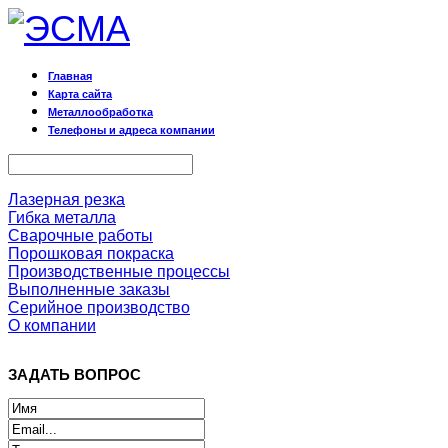
Главная
Карта сайта
Металлообработка
Телефоны и адреса компании
Лазерная резка
Гибка металла
Сварочные работы
Порошковая покраска
Производственные процессы
Выполненные заказы
Серийное производство
О компании
ЗАДАТЬ ВОПРОС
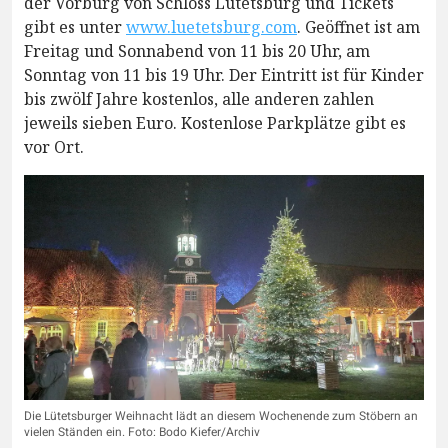
der Vorburg von Schloss Lütetsburg und Tickets
gibt es unter
www.luetetsburg.com
. Geöffnet ist am
Freitag und Sonnabend von 11 bis 20 Uhr, am
Sonntag von 11 bis 19 Uhr. Der Eintritt ist für Kinder
bis zwölf Jahre kostenlos, alle anderen zahlen
jeweils sieben Euro. Kostenlose Parkplätze gibt es
vor Ort.
Die Lütetsburger Weihnacht lädt an diesem Wochenende zum Stöbern an
vielen Ständen ein. Foto: Bodo Kiefer/Archiv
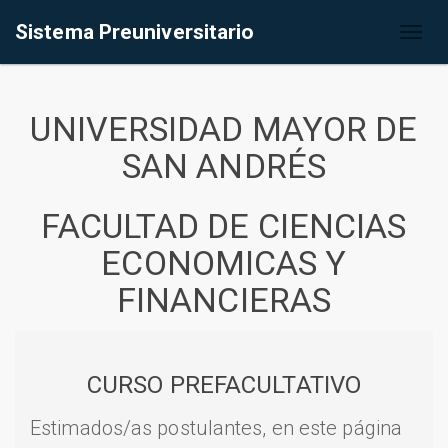
Sistema Preuniversitario
Toggl
naviga
UNIVERSIDAD MAYOR DE
SAN ANDRÉS
FACULTAD DE CIENCIAS
ECONOMICAS Y
FINANCIERAS
CURSO PREFACULTATIVO
Estimados/as postulantes, en este página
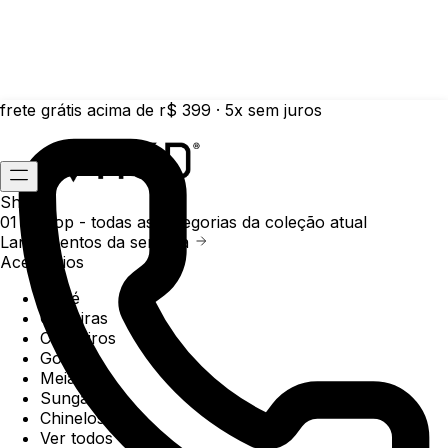
frete grátis acima de r$ 399 · 5x sem juros
Shop
01 /
Shop
- todas as categorias da coleção atual
Lançamentos da semana
Acessórios
Boné
Carteiras
Chaveiros
Gorros
Meias
Sunga
Chinelos
Ver todos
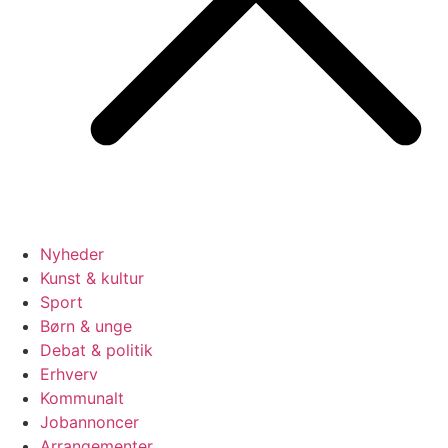
Nyheder
Kunst & kultur
Sport
Børn & unge
Debat & politik
Erhverv
Kommunalt
Jobannoncer
Arrangementer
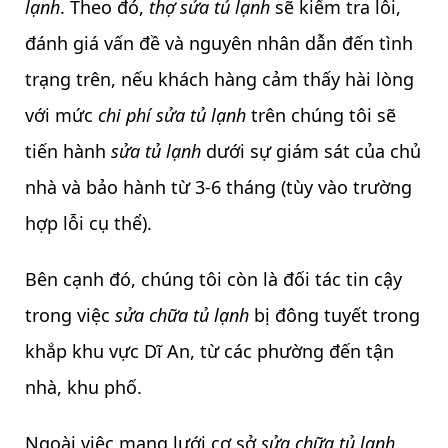
lạnh
. Theo đó,
thợ sửa tủ lạnh
sẽ kiểm tra lỗi,
đánh giá vấn đề và nguyên nhân dẫn đến tình
trạng trên, nếu khách hàng cảm thấy hài lòng
với mức
chi phí sửa tủ lạnh
trên chúng tôi sẽ
tiến hành
sửa tủ lạnh
dưới sự giám sát của chủ
nhà và bảo hành từ 3-6 tháng (tùy vào trường
hợp lỗi cụ thể).
Bên cạnh đó, chúng tôi còn là đối tác tin cậy
trong việc
sửa chữa tủ lạnh
bị đông tuyết trong
khắp khu vực Dĩ An, từ các phường đến tận
nhà, khu phố.
Ngoài việc mạng lưới cơ sở
sửa chữa tủ lạnh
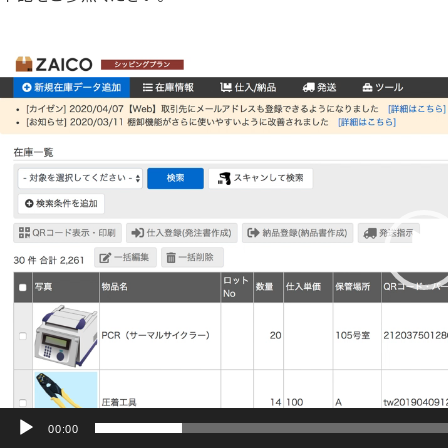
動
画
プ
レー
ヤー
00:00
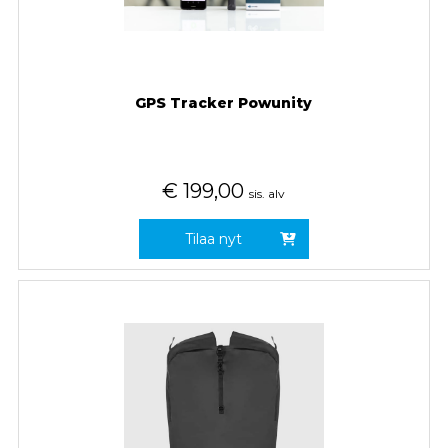
GPS Tracker Powunity
€
199,00
sis. alv
Tilaa nyt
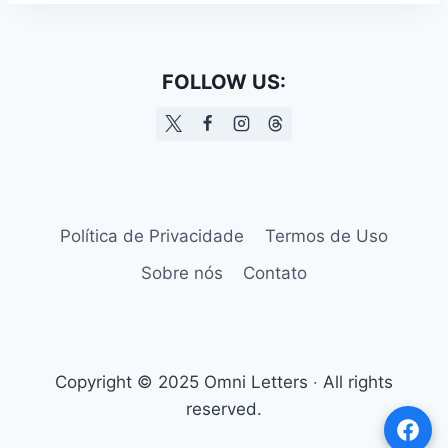
FOLLOW US:
Política de Privacidade
Termos de Uso
Sobre nós
Contato
Copyright © 2025 Omni Letters ‧ All rights
reserved.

◇ ◇ ◇ ◇

Identify each line of the records that contains the word "trên" and copy those lines. Matches are case-sensitive.

#### Finished task
trạng trên, nếu khách hàng cảm thấy hài lòng
trên chúng tôi sẽ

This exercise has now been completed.